Notre camarade Aymeric Monville a récemment été interviewé par le média chinois CGTN au sujet des déclarations bellicistes de la Première ministre japonaise concernant Taïwan. Avec son accord, nous publions ci-dessous le texte préparatoire qu’il avait rédigé pour cette interview.
« Si des navires de guerre étaient employés et qu’un blocus maritime [sur Taïwan] impliquât l’usage de la force, je pense que cela constituerait tout à fait une situation dont on pourrait considérer qu’elle menace la survie du Japon. »
Ces propos menaçants de la Première ministre Takaichi Sanae reviennent implicitement à considérer que cette île chinoise, colonisée cinquante ans durant par le Japon, relève aujourd’hui encore d’un intérêt vital pour Tokyo. Ils s’inscrivent dans la ligne dure du Parti libéral-démocrate, déjà bien identifiable sous Abe Shinzō : celle d’une remilitarisation décomplexée du Japon grâce à une modification de la Constitution permettant des interventions dépassant la seule défense du territoire. Une rupture avec les principes de l’après-guerre, facilitée par une forme d’aveuglement persistant quant aux crimes du Japon impérial, matérialisé notamment par les visites régulières de dirigeants au sanctuaire Yasukuni, où sont honorés des criminels de guerre.

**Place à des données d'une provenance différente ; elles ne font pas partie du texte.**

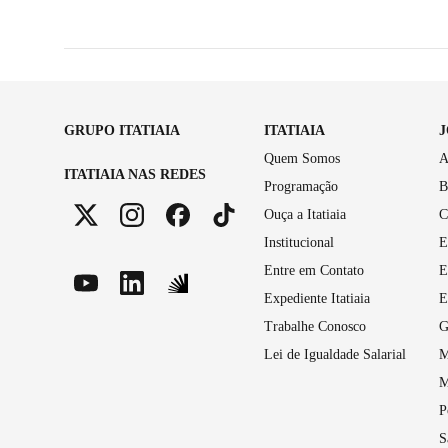
GRUPO ITATIAIA
ITATIAIA
Quem Somos
A
ITATIAIA NAS REDES
Programação
B
Ouça a Itatiaia
C
Institucional
E
Entre em Contato
E
Expediente Itatiaia
E
Trabalhe Conosco
G
Lei de Igualdade Salarial
M
M
P
S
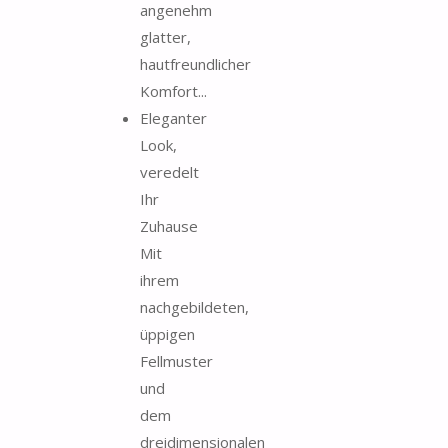
angenehm
glatter,
hautfreundlicher
Komfort...
Eleganter
Look,
veredelt
Ihr
Zuhause
Mit
ihrem
nachgebildeten,
üppigen
Fellmuster
und
dem
dreidimensionalen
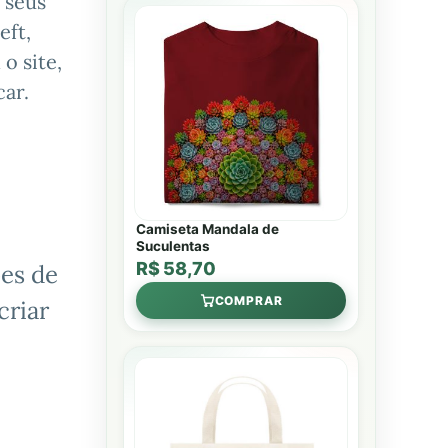
 seus
eft,
o site,
ar.
Camiseta Mandala de
Suculentas
R$ 58,70
es de
COMPRAR
criar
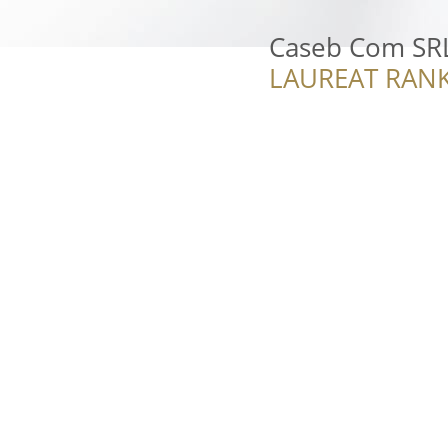
Caseb Com SR
LAUREAT RANK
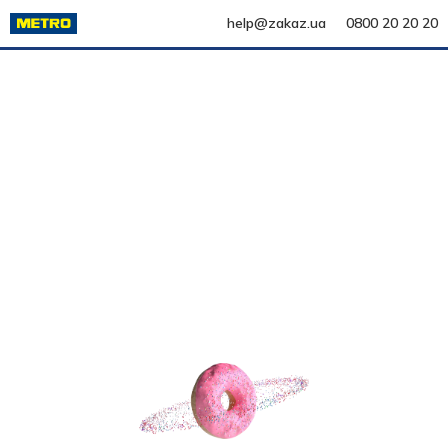
help@zakaz.ua
0800 20 20 20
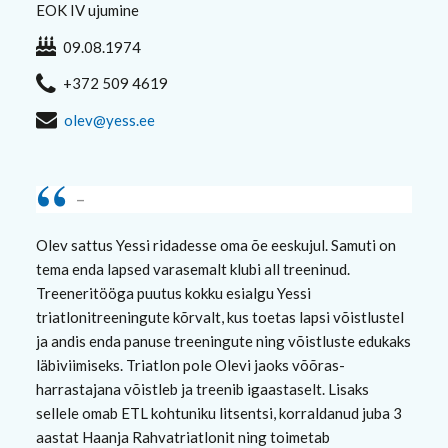
EOK IV ujumine
09.08.1974
+372 509 4619
olev@yess.ee
–
Olev sattus Yessi ridadesse oma õe eeskujul. Samuti on
tema enda lapsed varasemalt klubi all treeninud.
Treeneritööga puutus kokku esialgu Yessi
triatlonitreeningute kõrvalt, kus toetas lapsi võistlustel
ja andis enda panuse treeningute ning võistluste edukaks
läbiviimiseks. Triatlon pole Olevi jaoks võõras-
harrastajana võistleb ja treenib igaastaselt. Lisaks
sellele omab ETL kohtuniku litsentsi, korraldanud juba 3
aastat Haanja Rahvatriatlonit ning toimetab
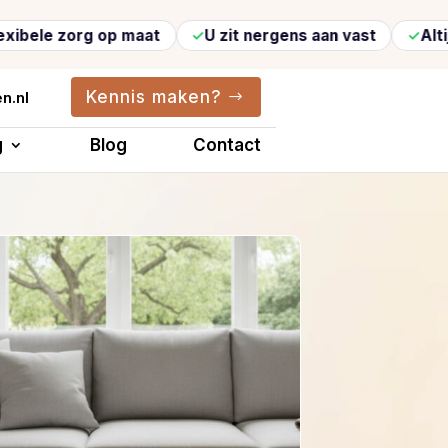
rg op maat
U zit nergens aan vast
Altijd vertro
Kennis maken?
n.nl
g
Blog
Contact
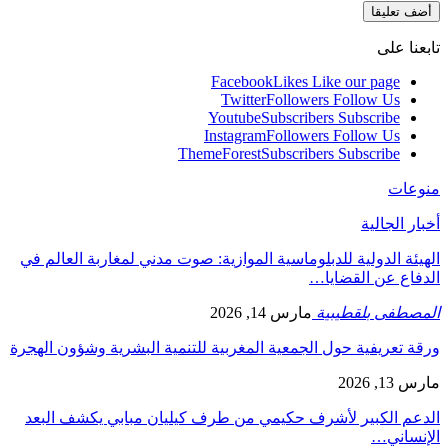
تابعنا على
Facebook
Likes
Like our page
Twitter
Followers
Follow Us
Youtube
Subscribers
Subscribe
Instagram
Followers
Follow Us
ThemeForest
Subscribers
Subscribe
منوعات
أخبار الجالية
الهيئة الدولية للدبلوماسية الموازية: صوت مدني لمغاربة العالم في
الدفاع عن القضايا…
المصطفى بلقطيبية
مارس 14, 2026
ورقة تعريفية حول الجمعية المغربية للتنمية البشرية وشؤون الهجرة
مارس 13, 2026
الدعم الكبير لأشرف حكيمي من طرف كيليان مبابي يكشف البعد
الإنساني…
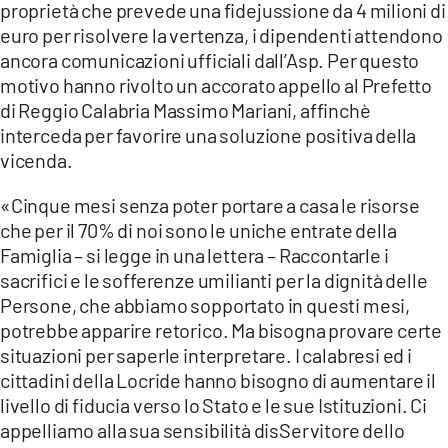
proprietà che prevede una fidejussione da 4 milioni di
euro per risolvere la vertenza, i dipendenti attendono
LACITYMAG.IT
ancora comunicazioni ufficiali dall’Asp. Per questo
ILREGGINO.IT
motivo hanno rivolto un accorato appello al Prefetto
di Reggio Calabria Massimo Mariani, affinchè
COSENZACHANNEL.IT
interceda per favorire una soluzione positiva della
vicenda.
ILVIBONESE.IT
«Cinque mesi senza poter portare a casa le risorse
CATANZAROCHANNEL.IT
che per il 70% di noi sono le uniche entrate della
LACAPITALENEWS.IT
Famiglia – si legge in una lettera – Raccontarle i
sacrifici e le sofferenze umilianti per la dignità delle
Persone, che abbiamo sopportato in questi mesi,
App
potrebbe apparire retorico. Ma bisogna provare certe
ANDROID
situazioni per saperle interpretare. I calabresi ed i
cittadini della Locride hanno bisogno di aumentare il
APPLE
livello di fiducia verso lo Stato e le sue Istituzioni. Ci
appelliamo alla sua sensibilità disServitore dello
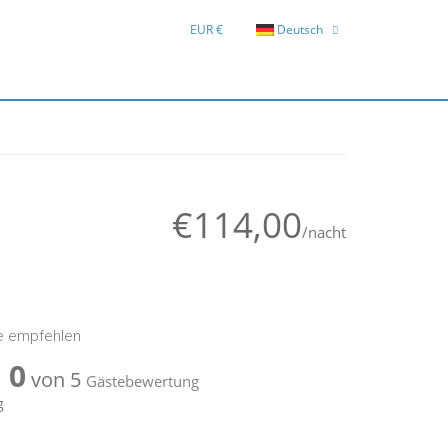
EUR €
Deutsch
English
Hrvatski
€114,00
/nacht
e empfehlen
0
von 5
Gästebewertung
g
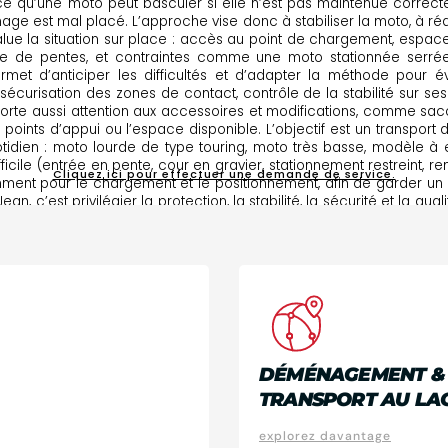
rce qu’une moto peut basculer si elle n’est pas maintenue correct
age est mal placé. L’approche vise donc à stabiliser la moto, à r
value la situation sur place : accès au point de chargement, esp
nce de pentes, et contraintes comme une moto stationnée serrée
ermet d’anticiper les difficultés et d’adapter la méthode pour 
sécurisation des zones de contact, contrôle de la stabilité sur se
n porte aussi attention aux accessoires et modifications, comme sacoc
points d’appui ou l’espace disponible. L’objectif est un transport 
otidien : moto lourde de type touring, moto très basse, modèle à 
ficile (entrée en pente, cour en gravier, stationnement restreint, re
Cliquez ici pour effectuer une demande de service.
nt pour le chargement et le positionnement, afin de garder un 
ean, c’est privilégier la protection, la stabilité, la sécurité et la q
secteurs autour du lac et les environs. Notre approche vise une pr
TOP SERVICE
, SATISFACTION G
DÉMÉNAGEMENT &
TRANSPORT AU LA
explorez davantage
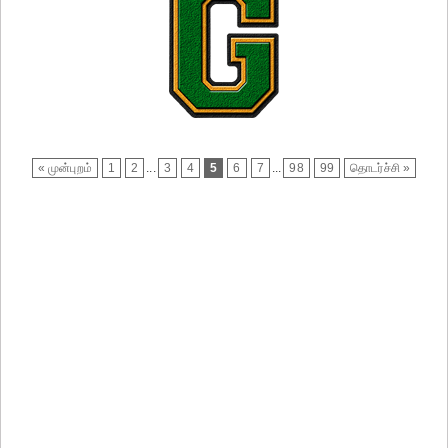
« முன்புறம்
1
2
...
3
4
5
6
7
...
98
99
தொடர்ச்சி »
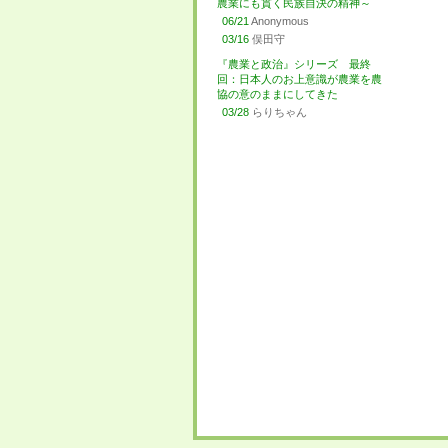
農業にも貫く民族自決の精神～
06/21
Anonymous
03/16
俣田守
『農業と政治』シリーズ 最終
回：日本人のお上意識が農業を農
協の意のままにしてきた
03/28
らりちゃん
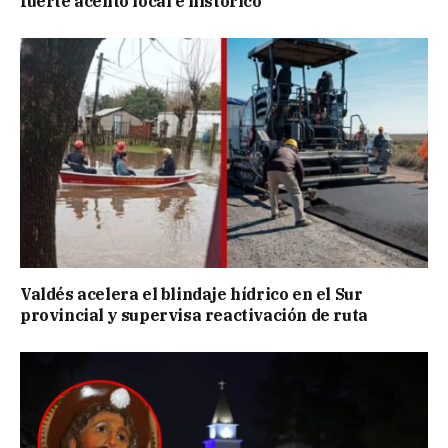
fuerte acento local e histórico
Valdés acelera el blindaje hídrico en el Sur
provincial y supervisa reactivación de ruta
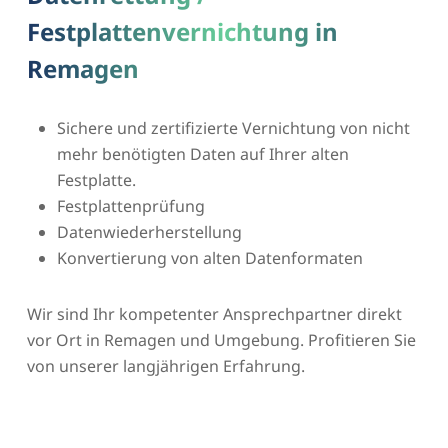
Festplattenvernichtung in
Remagen
Sichere und zertifizierte Vernichtung von nicht
mehr benötigten Daten auf Ihrer alten
Festplatte.
Festplattenprüfung
Datenwiederherstellung
Konvertierung von alten Datenformaten
Wir sind Ihr kompetenter Ansprechpartner direkt
vor Ort in Remagen und Umgebung. Profitieren Sie
von unserer langjährigen Erfahrung.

Le refus de reconnaître le caractère chinois de Taïwan va pourtant à l’encontre des décisions de la communauté internationale, qui, dans son immense majorité, adhère au principe d’« une seule Chine ». Rappelons que l’ONU a adopté en octobre 1971 la résolution 2758 sur la réintégration de la République populaire de Chine dans ses droits légitimes au sein de l’Organisation. L’île de Taïwan avait subi cinquante années de colonisation japonaise, à la suite de l’un des nombreux traités inégaux ayant tragiquement marqué le XIXᵉ siècle chinois. De telles déclarations ne peuvent donc qu’attiser les tensions au moment même où un règlement pacifique semble se rapprocher : le Guomindang, actuellement dans l’opposition à Taïwan, vient de rappeler par la voix de sa nouvelle présidente, Mme Zhèng Lìwén, son attachement au consensus de 1992 établissant une politique d’« une seule Chine » entre Taïwan et la République populaire de Chine.
Face à ce qui s’apparente clairement à une ingérence étrangère d’inspiration néofasciste, la Chine rappelle le droit international issu de la victoire de 1945 contre le militarisme japonais qui avait ravagé l’Asie. Il n’est pas inutile de rappeler que Tokyo employait déjà les mêmes termes provocateurs que Mme Takaichi pour justifier sa politique d’agression : ses intérêts vitaux et ceux de sa prétendue « sphère de coprospérité » auraient été menacés en Mandchourie, puis jusqu’à Pearl Harbor. En Europe, Hitler invoquait lui aussi son « espace vital » pour justifier ses entreprises meurtrières. La rhétorique n’a guère changé : ce sont toujours les mêmes bruits de bottes.
En raison du rôle décisif joué dans la défaite de l’expansionnisme japonais, la Chine occupe aujourd’hui un siège permanent au Conseil de sécurité de l’ONU. On constate qu’elle y adopte un rôle de temporisation et ne fait que rappeler le droit international. Contrairement à ce qu’affirment les médias occidentaux, sa réponse est calibrée et proportionnée.
Certains comparent la situation actuelle entre la Chine et le Japon autour de Taïwan au conflit russo-ukrainien. Mais comparaison n’est pas raison : une distinction entre Ukrainiens et Russes était officiellement reconnue, non seulement à l’époque soviétique mais déjà avant elle, tandis qu’il n’existe ici qu’une seule Chine et un seul peuple — sur le continent comme à Taïwan. On peut toutefois relever un point commun : les effets délétères de la résurgence du fascisme. La politique néofasciste et révisionniste des dirigeants japonais rappelle en bien des points celle des néonazis ukrainiens qui, notamment depuis 2014, persécutaient les locuteurs russophones et interdisaient les classiques russes : négation raciste des Russes d’un côté, négation raciste des Chinois de l’autre. Plus largement, on voit le coût humain dramatique qu’entraîne le retour du fascisme dans un monde traversé par les contradictions croissantes du capitalisme. Pensons, entre autres, aux conséquences de l’arrivée au pouvoir de l’extrême droite la plus radicale en Israël.
Aymeric Monville, 19 novembre 2025
PS : Dans la traduction des propos de la Première ministre japonaise, nous avons rétabli l’imparfait du subjonctif de rigueur lorsque deux verbes figurent dans une proposition conditionnelle introduite par si. La consultation de nombreux sites d’information reproduisant cette citation avec un indicatif fautif montre en effet à quel point cette règle semble désormais ignorée d’une partie de la profession journalistique.